Your copy should repeat the data that follows exactly and contain no image.

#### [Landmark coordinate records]
=== Section Start ===
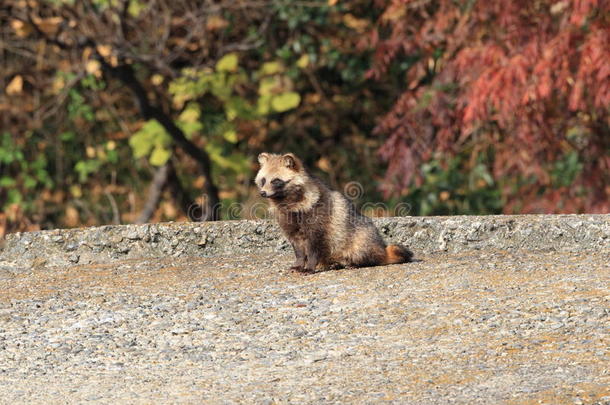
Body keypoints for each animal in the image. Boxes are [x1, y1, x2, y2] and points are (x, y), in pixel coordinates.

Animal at [254, 153, 410, 274]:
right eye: (263, 180)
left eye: (276, 181)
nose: (262, 193)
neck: (286, 201)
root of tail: (382, 249)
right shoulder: (289, 224)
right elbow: (298, 248)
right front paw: (299, 264)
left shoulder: (317, 220)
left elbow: (313, 247)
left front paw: (309, 266)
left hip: (361, 239)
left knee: (364, 253)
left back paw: (355, 263)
=== Section End ===
#### [Answer section]
Body keypoints for each animal in the image. Boxes are [x1, y1, x2, y2] and points are (x, y), in pixel coordinates.

Animal at [254, 153, 410, 274]:
right eye: (263, 180)
left eye: (276, 181)
nose: (262, 193)
neck: (286, 201)
root of tail: (382, 249)
right shoulder: (289, 224)
right elbow: (298, 248)
right front paw: (299, 264)
left shoulder: (317, 220)
left elbow: (313, 247)
left front paw: (309, 266)
left hip: (361, 239)
left knee: (364, 253)
left back paw: (355, 263)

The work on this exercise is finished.